OPINION: This article contains commentary which reflects the author's opinion
A whopping 20 retired French generals and 80 other ex-officers published a letter last month calling for military rule in the country if President Emmanuel Macron does not halt society’s “disintegration caused by Islamists.”
In response, Macron threatened to punish generals who signed the open letter that warned the country is heading for “civil war” because of radical Islam.
The new text was published late on May 9th by Valeurs Actuelles, although the numbers and ranks of its original signatories remain unknown.
The authors of the letter describe themselves as part of a younger generation of soldiers who have served in Afghanistan, Mali, and the Central African Republic, or joined domestic anti-terrorism operations.

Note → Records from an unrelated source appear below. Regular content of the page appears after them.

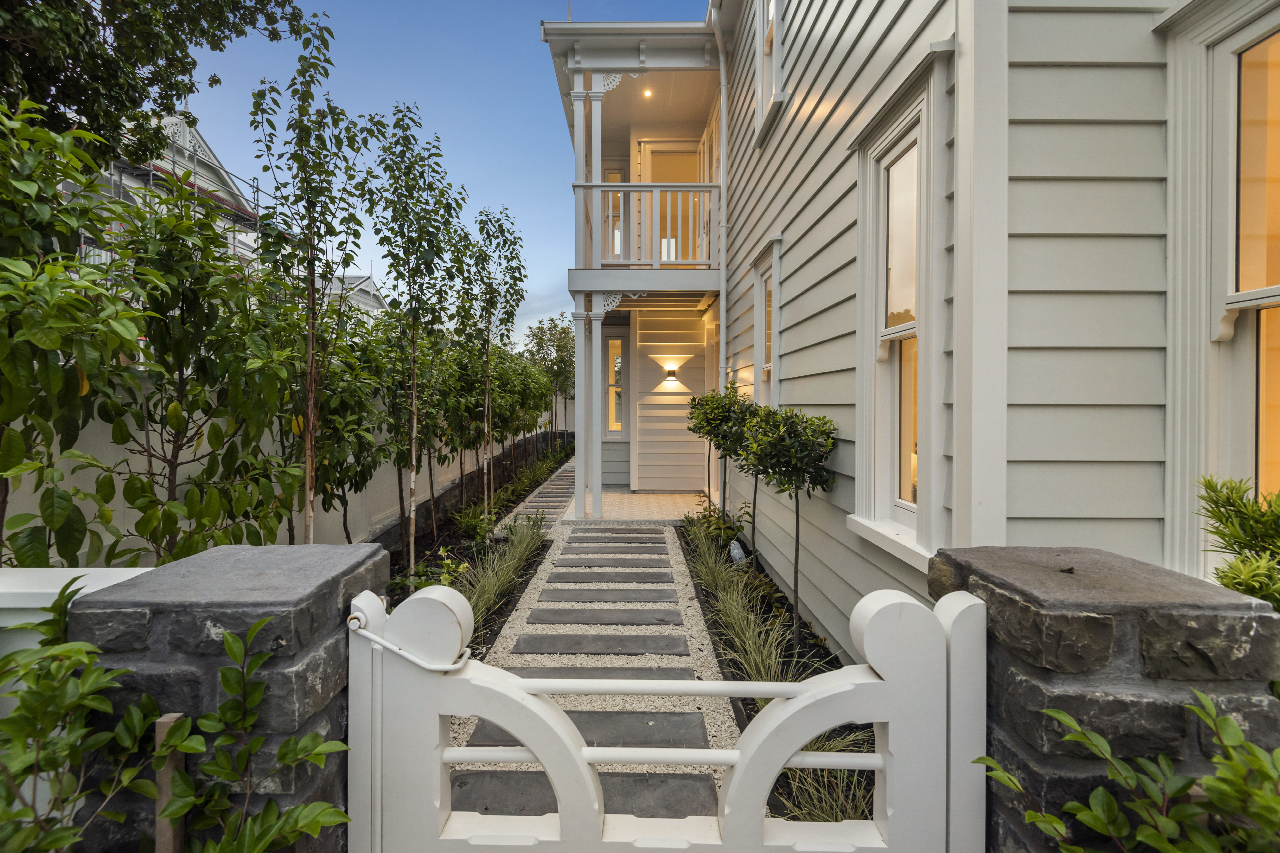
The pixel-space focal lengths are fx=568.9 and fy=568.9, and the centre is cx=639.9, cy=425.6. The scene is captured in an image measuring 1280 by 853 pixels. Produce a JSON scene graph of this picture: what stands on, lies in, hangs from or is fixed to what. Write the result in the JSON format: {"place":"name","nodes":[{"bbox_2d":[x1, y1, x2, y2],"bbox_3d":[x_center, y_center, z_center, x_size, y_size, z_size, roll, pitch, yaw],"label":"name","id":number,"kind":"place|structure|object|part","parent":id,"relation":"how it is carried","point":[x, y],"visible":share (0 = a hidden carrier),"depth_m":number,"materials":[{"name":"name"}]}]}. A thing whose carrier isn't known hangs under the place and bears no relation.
{"place":"outdoors","nodes":[
{"label":"outdoors","id":0,"kind":"place"},
{"bbox_2d":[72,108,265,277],"label":"neighboring house","id":1,"kind":"structure","parent":0,"point":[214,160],"depth_m":16.92,"materials":[{"name":"white"}]},
{"bbox_2d":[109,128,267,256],"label":"scaffolding","id":2,"kind":"object","parent":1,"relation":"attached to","point":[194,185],"visible":0.27,"depth_m":12.88,"materials":[{"name":"metal"}]},
{"bbox_2d":[318,272,389,317],"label":"distant house","id":3,"kind":"structure","parent":0,"point":[376,299],"depth_m":31.34,"materials":[{"name":"white paint"}]},
{"bbox_2d":[159,0,710,348],"label":"sky","id":4,"kind":"structure","parent":0,"point":[519,128],"materials":[{"name":"blue"}]},
{"bbox_2d":[502,455,577,529],"label":"stone path","id":5,"kind":"structure","parent":0,"point":[564,483],"materials":[{"name":"grey stone"}]},
{"bbox_2d":[439,508,743,823],"label":"gravel path","id":6,"kind":"structure","parent":0,"point":[670,553],"materials":[{"name":"grey"}]},
{"bbox_2d":[447,769,720,818],"bbox_3d":[-0.237,1.474,2.248,1.180,0.047,0.382,0,1,0],"label":"stepping stone","id":7,"kind":"object","parent":6,"relation":"in","point":[544,777],"visible":0.49,"depth_m":2.24,"materials":[{"name":"grey stone"}]},
{"bbox_2d":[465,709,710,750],"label":"stepping stone","id":8,"kind":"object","parent":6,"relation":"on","point":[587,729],"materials":[{"name":"grey stone"}]},
{"bbox_2d":[514,632,690,652],"bbox_3d":[-0.240,1.425,3.746,1.186,0.049,0.357,0,1,0],"label":"stepping stone","id":9,"kind":"object","parent":6,"relation":"in","point":[577,643],"visible":0.97,"depth_m":3.69,"materials":[{"name":"grey stone"}]},
{"bbox_2d":[508,665,701,679],"bbox_3d":[-0.252,1.450,3.286,1.216,0.063,0.348,0,1,0],"label":"stepping stone","id":10,"kind":"object","parent":6,"relation":"in","point":[690,675],"visible":0.65,"depth_m":3.27,"materials":[{"name":"grey stone"}]},
{"bbox_2d":[523,606,688,625],"bbox_3d":[-0.248,1.420,4.213,1.216,0.056,0.363,0,1,0],"label":"stepping stone","id":11,"kind":"object","parent":6,"relation":"in","point":[664,615],"visible":0.96,"depth_m":4.15,"materials":[{"name":"grey stone"}]},
{"bbox_2d":[536,588,677,602],"bbox_3d":[-0.272,1.406,4.719,1.162,0.052,0.370,0,1,0],"label":"stepping stone","id":12,"kind":"object","parent":6,"relation":"in","point":[667,598],"visible":0.96,"depth_m":4.67,"materials":[{"name":"grey stone"}]},
{"bbox_2d":[542,572,674,584],"bbox_3d":[-0.272,1.384,5.128,1.167,0.050,0.360,0,1,0],"label":"stepping stone","id":13,"kind":"object","parent":6,"relation":"in","point":[670,580],"visible":0.96,"depth_m":5.07,"materials":[{"name":"grey stone"}]},
{"bbox_2d":[560,540,664,550],"bbox_3d":[-0.297,1.316,6.306,1.099,0.052,0.333,0,1,0],"label":"stepping stone","id":14,"kind":"object","parent":6,"relation":"in","point":[569,543],"visible":0.95,"depth_m":6.25,"materials":[{"name":"grey stone"}]},
{"bbox_2d":[562,534,666,544],"bbox_3d":[-0.317,1.403,6.719,1.171,0.056,0.355,0,1,0],"label":"stepping stone","id":15,"kind":"object","parent":6,"relation":"in","point":[577,538],"visible":0.94,"depth_m":6.66,"materials":[{"name":"grey stone"}]},
{"bbox_2d":[560,488,711,522],"label":"porch floor","id":16,"kind":"structure","parent":0,"point":[680,498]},
{"bbox_2d":[571,301,599,518],"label":"porch column","id":17,"kind":"structure","parent":16,"relation":"on","point":[577,456],"depth_m":7.41,"materials":[{"name":"white paint"}]},
{"bbox_2d":[545,0,1277,650],"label":"house","id":18,"kind":"structure","parent":0,"point":[845,247],"depth_m":2.35,"materials":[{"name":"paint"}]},
{"bbox_2d":[603,165,623,262],"bbox_3d":[-0.430,-3.153,9.084,0.484,1.879,0.279,0,1,0],"label":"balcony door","id":19,"kind":"structure","parent":18,"relation":"in","point":[617,205],"depth_m":9.06,"materials":[{"name":"white"}]},
{"bbox_2d":[604,332,625,436],"bbox_3d":[-0.408,-0.712,9.884,0.425,1.867,0.197,0,1,0],"label":"window","id":20,"kind":"structure","parent":18,"relation":"in","point":[612,344],"depth_m":9.89,"materials":[{"name":"glass"}]},
{"bbox_2d":[557,25,725,297],"bbox_3d":[0.201,-3.223,8.063,2.557,3.292,3.431,0,1,0],"label":"balcony","id":21,"kind":"structure","parent":18,"relation":"attached to","point":[622,274],"depth_m":7.10,"materials":[{"name":"white"}]},
{"bbox_2d":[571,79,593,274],"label":"balcony column","id":22,"kind":"structure","parent":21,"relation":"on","point":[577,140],"depth_m":7.20,"materials":[{"name":"white paint"}]},
{"bbox_2d":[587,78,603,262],"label":"balcony column","id":23,"kind":"structure","parent":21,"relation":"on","point":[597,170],"depth_m":7.16,"materials":[{"name":"white paint"}]},
{"bbox_2d":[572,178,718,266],"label":"balcony railing","id":24,"kind":"object","parent":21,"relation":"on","point":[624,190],"visible":0.69,"depth_m":6.94,"materials":[{"name":"white wood"}]},
{"bbox_2d":[642,87,653,97],"bbox_3d":[0.103,-4.607,7.882,0.161,0.063,0.160,0,1,0],"label":"ceiling light","id":25,"kind":"object","parent":21,"relation":"attached to","point":[647,93],"visible":0.76,"depth_m":7.88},
{"bbox_2d":[639,139,700,264],"bbox_3d":[0.510,-3.071,8.948,1.090,2.521,0.206,0,1,0],"label":"balcony door","id":26,"kind":"structure","parent":18,"relation":"in","point":[652,158],"depth_m":8.91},
{"bbox_2d":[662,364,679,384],"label":"wall lamp","id":27,"kind":"object","parent":18,"relation":"attached to","point":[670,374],"visible":0.98,"depth_m":9.03,"materials":[{"name":"black metal"}]},
{"bbox_2d":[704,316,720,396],"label":"door","id":28,"kind":"structure","parent":18,"relation":"in","point":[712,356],"depth_m":8.67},
{"bbox_2d":[703,1,727,412],"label":"downspout","id":29,"kind":"object","parent":18,"relation":"attached to","point":[722,75],"visible":0.72,"depth_m":7.10,"materials":[{"name":"white"}]},
{"bbox_2d":[749,235,783,408],"bbox_3d":[1.188,-0.558,4.980,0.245,2.088,0.927,0,1,0],"label":"window","id":30,"kind":"structure","parent":18,"relation":"in","point":[762,284],"depth_m":5.18,"materials":[{"name":"white paint"}]},
{"bbox_2d":[751,0,783,141],"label":"window","id":31,"kind":"structure","parent":18,"relation":"in","point":[765,11],"depth_m":4.98,"materials":[{"name":"white paint"}]},
{"bbox_2d":[849,49,947,575],"bbox_3d":[1.223,-0.412,2.606,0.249,2.177,0.793,0,1,0],"label":"window","id":32,"kind":"structure","parent":18,"relation":"in","point":[915,108],"depth_m":2.64,"materials":[{"name":"white paint"}]},
{"bbox_2d":[1159,0,1279,575],"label":"window","id":33,"kind":"structure","parent":18,"relation":"in","point":[1276,299],"depth_m":1.82,"materials":[{"name":"white paint"}]},
{"label":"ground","id":34,"kind":"structure","parent":0},
{"bbox_2d":[0,565,147,826],"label":"white fence","id":35,"kind":"object","parent":34,"relation":"on","point":[126,578],"visible":0.23,"depth_m":1.36,"materials":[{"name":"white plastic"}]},
{"bbox_2d":[1,0,309,168],"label":"tree","id":36,"kind":"object","parent":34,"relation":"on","point":[269,1],"visible":0.72,"depth_m":6.14,"materials":[{"name":"green plant"}]},
{"bbox_2d":[154,714,185,852],"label":"wooden stake","id":37,"kind":"object","parent":34,"relation":"on","point":[171,720],"visible":0.77,"depth_m":1.10,"materials":[{"name":"brown wood"}]},
{"bbox_2d":[0,598,352,852],"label":"shrub","id":38,"kind":"object","parent":34,"relation":"on","point":[284,755],"visible":0.98,"depth_m":1.02,"materials":[{"name":"green plant"}]},
{"bbox_2d":[65,540,390,852],"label":"stone pillar","id":39,"kind":"structure","parent":34,"relation":"on","point":[374,553],"depth_m":1.12,"materials":[{"name":"grey stone"}]},
{"bbox_2d":[348,576,986,852],"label":"gate","id":40,"kind":"structure","parent":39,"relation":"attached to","point":[883,717],"depth_m":1.17,"materials":[{"name":"white wood"}]},
{"bbox_2d":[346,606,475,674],"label":"gate latch","id":41,"kind":"object","parent":40,"relation":"attached to","point":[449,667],"visible":0.85,"depth_m":1.18,"materials":[{"name":"metal"}]},
{"bbox_2d":[2,390,570,565],"bbox_3d":[-2.801,0.409,6.887,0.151,1.841,10.619,0,1,0],"label":"white fence","id":42,"kind":"object","parent":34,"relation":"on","point":[329,516],"visible":0.36,"depth_m":4.40,"materials":[{"name":"white"}]},
{"bbox_2d":[382,438,573,649],"bbox_3d":[-1.749,1.307,6.668,1.128,0.461,8.260,0,1,0],"label":"garden bed","id":43,"kind":"object","parent":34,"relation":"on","point":[434,556],"visible":0.33,"depth_m":5.57,"materials":[{"name":"black"}]},
{"bbox_2d":[0,95,144,569],"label":"tree","id":44,"kind":"object","parent":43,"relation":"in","point":[23,376],"visible":0.95,"depth_m":2.26,"materials":[{"name":"green plant"}]},
{"bbox_2d":[95,183,303,556],"bbox_3d":[-2.433,0.013,3.157,1.114,2.636,1.153,0,1,0],"label":"tree","id":45,"kind":"object","parent":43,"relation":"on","point":[161,344],"visible":0.84,"depth_m":3.03,"materials":[{"name":"green plant"}]},
{"bbox_2d":[246,14,367,550],"bbox_3d":[-2.106,-0.620,3.651,0.903,3.792,0.875,1,1,44],"label":"tree","id":46,"kind":"object","parent":43,"relation":"on","point":[309,498],"visible":0.97,"depth_m":3.59,"materials":[{"name":"plant"}]},
{"bbox_2d":[277,311,389,547],"bbox_3d":[-2.629,0.113,4.790,1.182,2.519,1.231,0,1,0],"label":"tree","id":47,"kind":"object","parent":43,"relation":"in","point":[344,474],"visible":0.74,"depth_m":4.68,"materials":[{"name":"green plant"}]},
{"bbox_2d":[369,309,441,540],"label":"tree","id":48,"kind":"object","parent":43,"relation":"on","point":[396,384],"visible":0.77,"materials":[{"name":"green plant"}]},
{"bbox_2d":[368,103,462,577],"bbox_3d":[-1.930,-0.648,4.867,1.034,4.021,1.007,1,1,44],"label":"tree","id":49,"kind":"object","parent":43,"relation":"on","point":[414,359],"visible":0.98,"depth_m":4.80,"materials":[{"name":"green plant"}]},
{"bbox_2d":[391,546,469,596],"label":"flowering plant","id":50,"kind":"object","parent":43,"relation":"in","point":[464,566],"visible":0.36,"depth_m":4.24,"materials":[{"name":"green plant"}]},
{"bbox_2d":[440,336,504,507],"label":"tree","id":51,"kind":"object","parent":43,"relation":"in","point":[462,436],"visible":0.74,"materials":[{"name":"plant"}]},
{"bbox_2d":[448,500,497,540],"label":"shrub","id":52,"kind":"object","parent":43,"relation":"on","point":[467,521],"visible":0.74,"depth_m":6.43,"materials":[{"name":"green plant"}]},
{"bbox_2d":[459,206,524,520],"bbox_3d":[-1.900,-0.722,7.211,1.026,4.083,1.100,0,1,0],"label":"tree","id":53,"kind":"object","parent":43,"relation":"on","point":[487,396],"visible":0.97,"depth_m":7.15,"materials":[{"name":"plant"}]},
{"bbox_2d":[452,516,547,645],"label":"ornamental grass","id":54,"kind":"structure","parent":43,"relation":"in","point":[487,588],"materials":[{"name":"green plant"}]},
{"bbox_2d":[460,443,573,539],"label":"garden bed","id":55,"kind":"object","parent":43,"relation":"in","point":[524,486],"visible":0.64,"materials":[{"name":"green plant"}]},
{"bbox_2d":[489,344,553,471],"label":"tree","id":56,"kind":"object","parent":43,"relation":"in","point":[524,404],"visible":0.72,"depth_m":11.46,"materials":[{"name":"green plant"}]},
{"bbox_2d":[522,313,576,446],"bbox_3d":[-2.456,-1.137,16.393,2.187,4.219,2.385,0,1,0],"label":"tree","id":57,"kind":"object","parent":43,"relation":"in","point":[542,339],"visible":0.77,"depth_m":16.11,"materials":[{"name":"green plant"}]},
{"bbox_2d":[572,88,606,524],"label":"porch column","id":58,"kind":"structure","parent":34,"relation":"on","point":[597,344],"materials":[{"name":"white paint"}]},
{"bbox_2d":[679,514,877,836],"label":"garden bed","id":59,"kind":"object","parent":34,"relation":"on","point":[717,635],"visible":0.37,"depth_m":3.30,"materials":[{"name":"black"}]},
{"bbox_2d":[684,501,749,555],"bbox_3d":[0.786,1.062,5.825,0.623,0.527,0.838,0,1,0],"label":"shrub","id":60,"kind":"object","parent":59,"relation":"on","point":[707,521],"visible":0.68,"depth_m":5.75,"materials":[{"name":"green plant"}]},
{"bbox_2d":[689,384,753,529],"bbox_3d":[0.858,0.412,5.968,0.709,1.721,0.717,0,1,0],"label":"tree","id":61,"kind":"object","parent":59,"relation":"in","point":[700,429],"visible":0.83,"depth_m":5.87,"materials":[{"name":"green plant"}]},
{"bbox_2d":[729,539,747,565],"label":"owl figurine","id":62,"kind":"object","parent":59,"relation":"on","point":[737,556],"visible":0.62,"depth_m":5.23,"materials":[{"name":"white"}]},
{"bbox_2d":[682,517,802,693],"label":"ornamental grass","id":63,"kind":"structure","parent":59,"relation":"on","point":[757,658],"materials":[{"name":"green plant"}]},
{"bbox_2d":[725,397,773,562],"bbox_3d":[0.976,0.520,4.897,0.551,1.538,0.571,0,1,0],"label":"tree","id":64,"kind":"object","parent":59,"relation":"on","point":[750,454],"visible":0.77,"depth_m":4.84,"materials":[{"name":"green plant"}]},
{"bbox_2d":[742,403,838,648],"bbox_3d":[0.963,0.644,3.608,0.628,1.575,0.638,0,1,-23],"label":"tree","id":65,"kind":"object","parent":59,"relation":"in","point":[797,531],"visible":0.98,"depth_m":3.47,"materials":[{"name":"green plant"}]},
{"bbox_2d":[772,728,877,824],"label":"ornamental grass","id":66,"kind":"structure","parent":59,"relation":"in","point":[845,779],"materials":[{"name":"green plant"}]},
{"bbox_2d":[923,546,1279,852],"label":"stone pillar","id":67,"kind":"structure","parent":34,"relation":"on","point":[1023,610],"depth_m":1.03,"materials":[{"name":"grey stone"}]},
{"bbox_2d":[976,689,1279,852],"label":"shrub","id":68,"kind":"object","parent":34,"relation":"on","point":[1246,747],"visible":0.99,"depth_m":0.91,"materials":[{"name":"green plant"}]},
{"bbox_2d":[1192,474,1279,612],"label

“They gave their skin to destroy the Islamism to which you are giving concessions on our soil,” they wrote.
In contrast to the previous one, it can be signed by the public, with more than 220,000 already signing it.
“We are not talking about extending your mandates or conquering others. We are talking about the survival of our country, the survival of your country,” said the letter, which was addressed to Macron and his cabinet.
The authors described themselves as active-duty soldiers from the younger generation of the military, a so-called “generation of fire” that had seen active service.
“They have offered up their lives to destroy the Islamism that you have made concessions to on our soil,” they wrote.
AFP cited an anonymous source, who is reportedly a high-ranking officer in the French military headquarters, who said the letter would not go unanswered.
“A firm reminder will be made by the command on the respect of duty,” said the anonymous high-ranking official.
“One can have personal convictions but the armed forces are apolitical and have absolute loyalty to the elected president. If you feel bad you can leave the army with a clean conscience,” the officer said.
“I believe that when you are in the military you don’t do this kind of thing in hiding,” Darmanin told BFM television. “These people are anonymous. Is this courage? To be anonymous?”
The letter comes in a politically uncertain period ahead of the 2022 elections when Macron’s main challenger is expected to again be the far-right leader Marine Le Pen.
Indeed, a recent poll found that the majority of French people also believe that the country is headed towards civil war.
Prime Minister Jean Castex had labeled the rare intervention in politics by military figures in last month’s letter “an initiative against all of our republican principles, of honor and the duty of the army.”
France’s armed forces chief of staff, General Francois Lecointre, said those who signed it would face punishments ranging from forced full retirement to disciplinary action.
There are around five million Muslims in France, which is the largest community of its kind in western Europe.